Monday, Jun. 11, 1928

Suave Agility

THE FORTUNATE WAYFARER--E. Phillips Oppenheim--Little Brown ($2.00).

Eighty thousand pounds--and yet by the merest chance had Martin Barnes, commercial traveler, strolled out of his shabby hotel, and past the strange old house. But Lord Ardrington, on the point of death, was contemptuous alike of charities and his rightful heir, and chose therefore to bestow the -L-80,000, in notes, upon the first passerby. Martin, filling that simple requirement, walked out of his commercial existence into a congenial life of valets, and books, and motor cars, but no friends. This might soon have palled had he not become further involved with his benefactor--who did not die after all. Years before, the exciting climax to Lord Ardrington's checkered career in South America had been a bitter trick played on his two partners, villains both. These two worked their way to prosperity as American bootleggers, and came at last to London, still snarling and snorting for revenge. Their sophisticated method was the slow, subtle torture of intimidation; their exquisite object, that black-eyed mignon, Ardrington's adopted daughter. They employed for their villainous purposes thugs from London's underworld, and a beautiful Spanish matron whom they installed at the Ritz.

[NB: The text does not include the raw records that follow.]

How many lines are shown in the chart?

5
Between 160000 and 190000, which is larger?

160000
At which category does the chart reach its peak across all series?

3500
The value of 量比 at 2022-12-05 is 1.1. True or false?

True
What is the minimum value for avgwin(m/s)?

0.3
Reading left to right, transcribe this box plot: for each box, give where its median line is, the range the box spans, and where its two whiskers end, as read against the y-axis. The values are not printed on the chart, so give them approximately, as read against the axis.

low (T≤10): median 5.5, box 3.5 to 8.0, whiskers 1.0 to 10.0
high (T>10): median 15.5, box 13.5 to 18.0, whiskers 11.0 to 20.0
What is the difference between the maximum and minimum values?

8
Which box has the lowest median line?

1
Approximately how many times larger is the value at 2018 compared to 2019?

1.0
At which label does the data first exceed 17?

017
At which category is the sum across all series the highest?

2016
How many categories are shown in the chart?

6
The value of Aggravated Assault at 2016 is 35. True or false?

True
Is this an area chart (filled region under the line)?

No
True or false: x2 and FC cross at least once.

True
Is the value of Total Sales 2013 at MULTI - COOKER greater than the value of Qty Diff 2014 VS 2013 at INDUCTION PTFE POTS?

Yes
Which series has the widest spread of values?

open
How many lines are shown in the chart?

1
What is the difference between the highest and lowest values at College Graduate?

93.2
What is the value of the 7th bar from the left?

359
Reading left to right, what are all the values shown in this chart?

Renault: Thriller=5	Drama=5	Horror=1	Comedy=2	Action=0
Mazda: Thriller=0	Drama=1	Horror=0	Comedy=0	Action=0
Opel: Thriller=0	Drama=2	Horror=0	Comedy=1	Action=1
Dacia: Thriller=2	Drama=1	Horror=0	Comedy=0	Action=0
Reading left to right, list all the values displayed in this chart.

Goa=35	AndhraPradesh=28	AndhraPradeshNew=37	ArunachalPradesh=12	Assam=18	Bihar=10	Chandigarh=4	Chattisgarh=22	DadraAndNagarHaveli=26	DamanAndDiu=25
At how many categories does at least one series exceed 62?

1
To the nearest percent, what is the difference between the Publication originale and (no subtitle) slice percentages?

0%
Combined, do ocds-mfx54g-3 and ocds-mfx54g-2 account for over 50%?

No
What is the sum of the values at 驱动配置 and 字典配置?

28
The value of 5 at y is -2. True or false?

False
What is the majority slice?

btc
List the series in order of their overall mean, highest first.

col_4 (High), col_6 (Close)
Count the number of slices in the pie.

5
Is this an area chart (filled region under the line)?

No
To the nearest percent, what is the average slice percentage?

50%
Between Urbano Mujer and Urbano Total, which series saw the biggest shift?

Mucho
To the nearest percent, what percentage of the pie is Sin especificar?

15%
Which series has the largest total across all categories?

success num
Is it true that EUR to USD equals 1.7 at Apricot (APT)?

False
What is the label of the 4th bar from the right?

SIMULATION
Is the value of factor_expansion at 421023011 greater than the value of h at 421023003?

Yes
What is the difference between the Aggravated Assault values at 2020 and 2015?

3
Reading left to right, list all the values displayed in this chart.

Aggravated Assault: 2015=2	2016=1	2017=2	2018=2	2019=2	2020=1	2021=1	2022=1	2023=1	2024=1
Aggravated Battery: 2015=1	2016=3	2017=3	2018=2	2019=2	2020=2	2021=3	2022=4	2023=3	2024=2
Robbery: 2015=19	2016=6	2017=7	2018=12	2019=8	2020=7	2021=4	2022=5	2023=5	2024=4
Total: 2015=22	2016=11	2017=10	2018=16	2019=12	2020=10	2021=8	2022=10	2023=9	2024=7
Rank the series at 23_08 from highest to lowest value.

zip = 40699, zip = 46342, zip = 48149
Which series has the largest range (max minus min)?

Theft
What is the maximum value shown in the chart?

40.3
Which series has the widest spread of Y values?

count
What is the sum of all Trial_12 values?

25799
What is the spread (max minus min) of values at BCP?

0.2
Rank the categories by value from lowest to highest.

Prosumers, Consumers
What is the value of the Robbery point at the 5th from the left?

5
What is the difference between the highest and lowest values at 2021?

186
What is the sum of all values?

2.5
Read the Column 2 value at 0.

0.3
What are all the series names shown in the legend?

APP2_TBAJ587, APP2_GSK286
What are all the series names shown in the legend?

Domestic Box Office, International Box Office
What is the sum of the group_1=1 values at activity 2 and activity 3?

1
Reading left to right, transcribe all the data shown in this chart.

But they had not reckoned with Martin's cool audacity, nor his marriageability, nor the girl he loved. And they had not reckoned with Oppenheim's suave agility in leading his knaves through smooth intricacies to their just desserts.

Last year Author Oppenheim passed his literary centennial, and still his pen flows pleasantly on, delighting tired doctor, lawyer, merchant, businessman. Though his 103 plots bear a family resemblance, they are often distinguished, as here, by novel features of mystery and intrigue.